Io sono stato la prima di alcune volte in Afganistan nel gennaio-febbraio 1979, pochi giorni dopo l’arrivo di Khomeini in Iran e dieci mesi prima dell’invasione sovietica. Non sono affatto uno specialista di geopolitica dell’Asia centrale, né uno studioso delle culture tribali Pashtun o Azhara, ma da viaggiatore, magari solo un po’ più curioso, ho cercato di capire (senza giudicare) quel tipo di cultura, peraltro molto più complessa di quanto si possa pensare.
Ebbene nel tempo ho avuto modo di sentire parlare dell’Afghanistan, da taluni grandi sacerdoti di geopolitica, in particolare modo statunitensi, in modo spesso superficiale o completamente errato. E questo anche da analisti militari. Senza voler (poter) coinvolgere gli iraniani da una parte e responsabilizzare in modo più serio e radicale i pachistani dall’altra.

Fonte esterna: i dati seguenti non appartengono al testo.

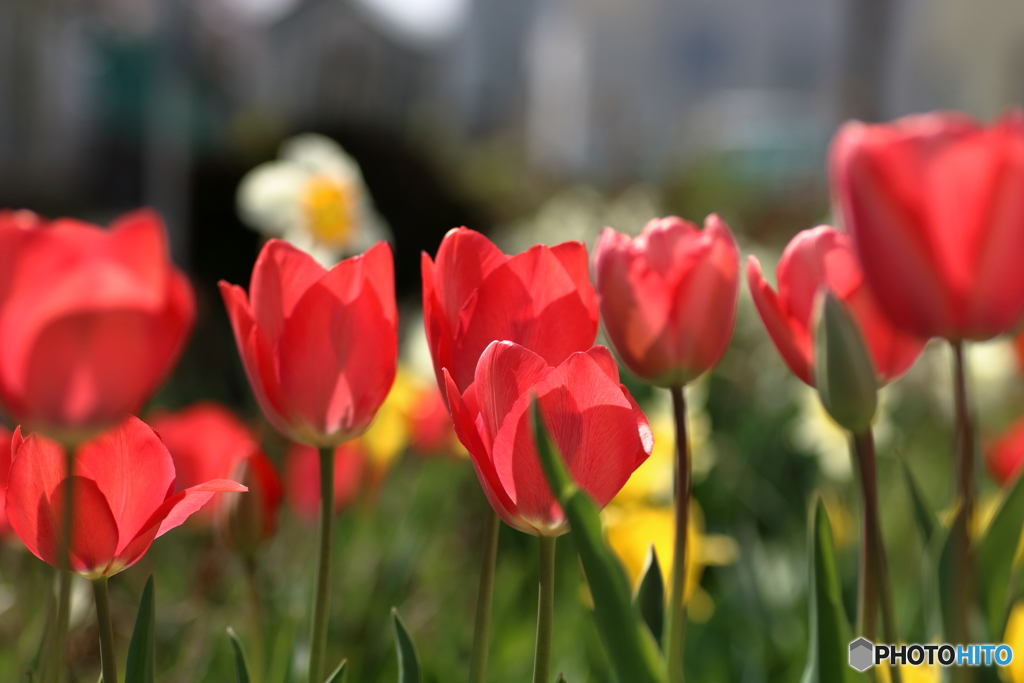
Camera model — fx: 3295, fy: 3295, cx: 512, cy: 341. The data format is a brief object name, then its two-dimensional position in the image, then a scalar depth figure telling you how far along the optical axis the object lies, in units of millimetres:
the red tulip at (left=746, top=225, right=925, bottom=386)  911
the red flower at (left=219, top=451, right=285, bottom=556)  1037
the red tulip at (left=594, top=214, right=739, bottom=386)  935
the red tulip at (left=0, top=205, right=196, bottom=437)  830
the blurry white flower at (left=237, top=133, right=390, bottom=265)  2777
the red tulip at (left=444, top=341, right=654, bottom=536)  873
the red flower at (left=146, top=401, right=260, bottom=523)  1225
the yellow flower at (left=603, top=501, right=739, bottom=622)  1334
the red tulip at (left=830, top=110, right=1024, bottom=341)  854
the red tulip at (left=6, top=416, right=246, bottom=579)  889
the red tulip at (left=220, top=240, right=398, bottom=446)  925
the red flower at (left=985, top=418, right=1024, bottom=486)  1456
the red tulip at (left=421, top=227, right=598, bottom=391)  899
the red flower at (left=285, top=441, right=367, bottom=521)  1526
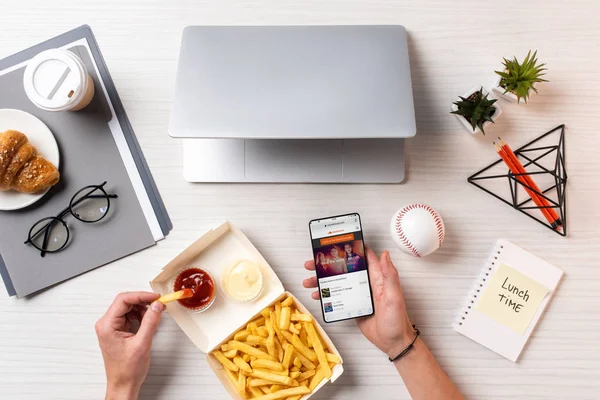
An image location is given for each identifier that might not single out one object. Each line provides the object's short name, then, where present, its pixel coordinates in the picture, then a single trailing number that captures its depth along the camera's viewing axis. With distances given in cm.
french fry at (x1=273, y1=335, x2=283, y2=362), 78
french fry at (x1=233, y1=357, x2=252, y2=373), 77
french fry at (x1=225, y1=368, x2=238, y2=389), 78
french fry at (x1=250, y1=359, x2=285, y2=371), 75
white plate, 82
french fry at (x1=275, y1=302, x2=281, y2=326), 79
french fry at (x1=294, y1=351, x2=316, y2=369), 78
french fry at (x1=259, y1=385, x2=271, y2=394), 78
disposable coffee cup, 77
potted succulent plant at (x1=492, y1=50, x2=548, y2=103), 77
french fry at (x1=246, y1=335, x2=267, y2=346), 77
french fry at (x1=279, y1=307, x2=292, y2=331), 77
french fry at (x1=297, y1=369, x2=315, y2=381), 78
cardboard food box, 79
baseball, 75
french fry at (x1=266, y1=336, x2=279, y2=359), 77
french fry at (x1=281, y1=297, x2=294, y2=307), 78
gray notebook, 83
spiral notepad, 80
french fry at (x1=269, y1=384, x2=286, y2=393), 76
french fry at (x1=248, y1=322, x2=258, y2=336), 79
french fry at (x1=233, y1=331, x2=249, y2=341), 78
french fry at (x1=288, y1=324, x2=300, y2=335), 78
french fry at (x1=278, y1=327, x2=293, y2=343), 78
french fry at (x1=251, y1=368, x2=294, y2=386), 74
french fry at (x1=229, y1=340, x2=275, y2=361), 77
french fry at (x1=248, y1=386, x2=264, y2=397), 78
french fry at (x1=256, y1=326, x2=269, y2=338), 78
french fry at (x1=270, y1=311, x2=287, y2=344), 78
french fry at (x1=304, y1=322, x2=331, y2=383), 76
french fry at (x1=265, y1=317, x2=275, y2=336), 78
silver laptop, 68
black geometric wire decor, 82
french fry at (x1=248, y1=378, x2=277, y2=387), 77
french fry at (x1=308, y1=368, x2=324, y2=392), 77
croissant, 77
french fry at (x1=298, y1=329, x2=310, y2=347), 80
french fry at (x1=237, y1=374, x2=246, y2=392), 77
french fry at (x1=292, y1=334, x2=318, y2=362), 77
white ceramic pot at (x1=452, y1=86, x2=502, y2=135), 82
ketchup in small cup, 81
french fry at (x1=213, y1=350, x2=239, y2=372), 78
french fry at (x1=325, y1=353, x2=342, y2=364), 77
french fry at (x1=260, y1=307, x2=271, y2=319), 79
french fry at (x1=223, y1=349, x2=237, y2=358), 78
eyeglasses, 83
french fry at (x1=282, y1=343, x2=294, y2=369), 77
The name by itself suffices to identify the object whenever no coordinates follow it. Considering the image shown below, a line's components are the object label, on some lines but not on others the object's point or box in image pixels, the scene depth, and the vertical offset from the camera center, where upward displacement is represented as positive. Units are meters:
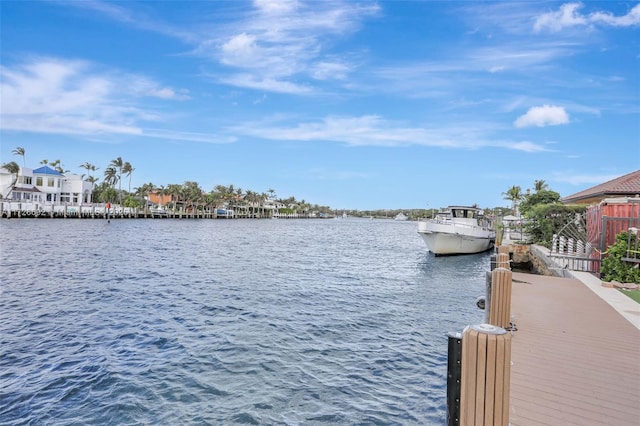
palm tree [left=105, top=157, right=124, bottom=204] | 117.00 +13.45
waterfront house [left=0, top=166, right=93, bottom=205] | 89.06 +4.70
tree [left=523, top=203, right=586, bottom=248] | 25.27 +0.50
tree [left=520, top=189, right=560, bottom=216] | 42.00 +2.96
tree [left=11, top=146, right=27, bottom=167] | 101.75 +14.03
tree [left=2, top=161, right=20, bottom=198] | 87.90 +8.17
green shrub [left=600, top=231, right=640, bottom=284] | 12.38 -1.19
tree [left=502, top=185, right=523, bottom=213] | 80.86 +6.12
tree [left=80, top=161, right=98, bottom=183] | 119.69 +12.51
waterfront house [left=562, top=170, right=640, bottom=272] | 13.55 +0.25
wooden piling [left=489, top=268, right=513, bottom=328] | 7.21 -1.42
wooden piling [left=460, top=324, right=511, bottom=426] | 3.11 -1.23
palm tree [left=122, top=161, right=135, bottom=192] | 119.31 +12.58
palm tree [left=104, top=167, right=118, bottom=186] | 116.86 +9.99
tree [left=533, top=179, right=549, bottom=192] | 87.17 +8.87
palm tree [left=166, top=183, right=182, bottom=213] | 130.12 +6.45
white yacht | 31.95 -0.91
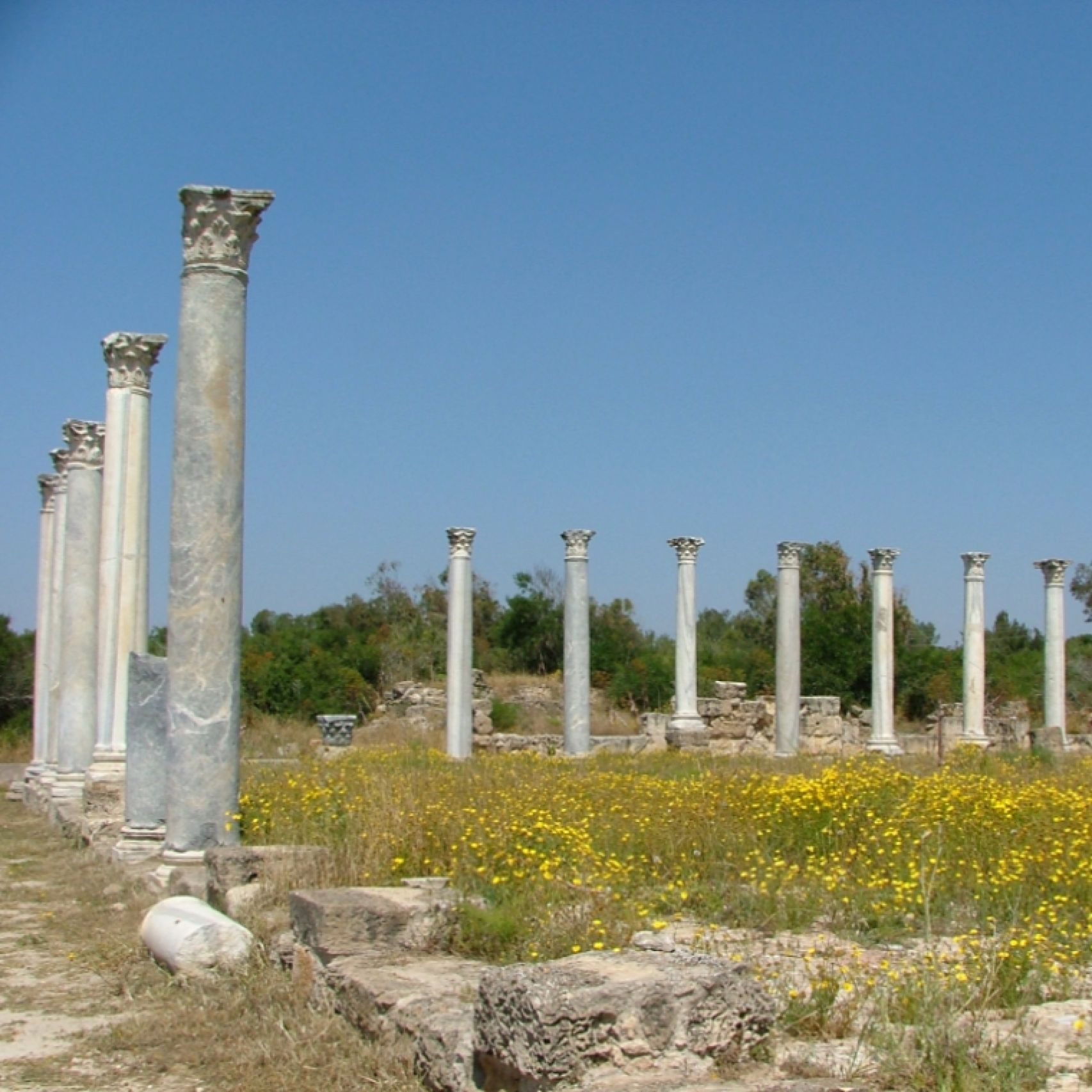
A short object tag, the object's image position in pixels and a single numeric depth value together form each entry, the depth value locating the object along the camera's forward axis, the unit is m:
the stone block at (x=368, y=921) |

Invece, temo, si siano spese risorse ingenti e prima di tutto vite umane, senza un piano omogeneo o finto tale, come – purtroppo – la maggior parte delle crisi internazionali. E allora se quanto vediamo dai nostri comodi divani può aiutare a capire qualcosa, sappiate che la prossima puntata della tragedia non voluta capire sarà il Libano con effetti deflagranti per l’intero Medio oriente e per noi europei, molto più di quanto ci è costato e ancora ci costerà il fallimento afghano.